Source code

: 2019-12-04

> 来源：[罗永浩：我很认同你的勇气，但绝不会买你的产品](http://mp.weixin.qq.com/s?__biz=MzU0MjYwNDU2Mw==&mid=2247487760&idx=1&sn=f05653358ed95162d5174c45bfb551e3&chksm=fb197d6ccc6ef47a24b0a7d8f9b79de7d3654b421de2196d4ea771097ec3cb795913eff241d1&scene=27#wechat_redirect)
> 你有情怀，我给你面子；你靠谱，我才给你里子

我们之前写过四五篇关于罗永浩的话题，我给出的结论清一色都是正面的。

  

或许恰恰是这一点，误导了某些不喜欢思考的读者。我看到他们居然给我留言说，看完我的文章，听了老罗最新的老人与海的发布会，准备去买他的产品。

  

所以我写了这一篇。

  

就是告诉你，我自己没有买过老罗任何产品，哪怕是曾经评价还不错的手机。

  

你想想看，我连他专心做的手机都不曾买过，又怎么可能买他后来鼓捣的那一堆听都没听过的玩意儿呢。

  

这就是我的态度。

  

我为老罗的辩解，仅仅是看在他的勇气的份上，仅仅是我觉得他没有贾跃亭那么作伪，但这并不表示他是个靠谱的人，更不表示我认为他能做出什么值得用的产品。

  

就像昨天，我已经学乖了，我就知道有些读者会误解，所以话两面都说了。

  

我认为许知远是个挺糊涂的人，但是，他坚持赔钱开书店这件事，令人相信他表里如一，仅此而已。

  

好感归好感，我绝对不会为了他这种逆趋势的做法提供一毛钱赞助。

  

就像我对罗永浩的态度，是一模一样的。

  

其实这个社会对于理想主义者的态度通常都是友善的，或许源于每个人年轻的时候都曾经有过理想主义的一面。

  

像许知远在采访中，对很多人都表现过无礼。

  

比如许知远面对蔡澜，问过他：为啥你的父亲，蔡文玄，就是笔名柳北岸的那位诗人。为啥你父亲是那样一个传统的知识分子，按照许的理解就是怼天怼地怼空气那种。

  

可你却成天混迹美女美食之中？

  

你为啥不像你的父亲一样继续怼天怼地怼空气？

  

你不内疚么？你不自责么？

=== Aim of the exercise ===
Starting from the line that contains "我认为许知远是个挺糊涂的人，", give again every line to the last line of the data, exactly. Include nothing else.

=== Answer to this task ===
我认为许知远是个挺糊涂的人，但是，他坚持赔钱开书店这件事，令人相信他表里如一，仅此而已。

  

好感归好感，我绝对不会为了他这种逆趋势的做法提供一毛钱赞助。

  

就像我对罗永浩的态度，是一模一样的。

  

其实这个社会对于理想主义者的态度通常都是友善的，或许源于每个人年轻的时候都曾经有过理想主义的一面。

  

像许知远在采访中，对很多人都表现过无礼。

  

比如许知远面对蔡澜，问过他：为啥你的父亲，蔡文玄，就是笔名柳北岸的那位诗人。为啥你父亲是那样一个传统的知识分子，按照许的理解就是怼天怼地怼空气那种。

  

可你却成天混迹美女美食之中？

  

你为啥不像你的父亲一样继续怼天怼地怼空气？

  

你不内疚么？你不自责么？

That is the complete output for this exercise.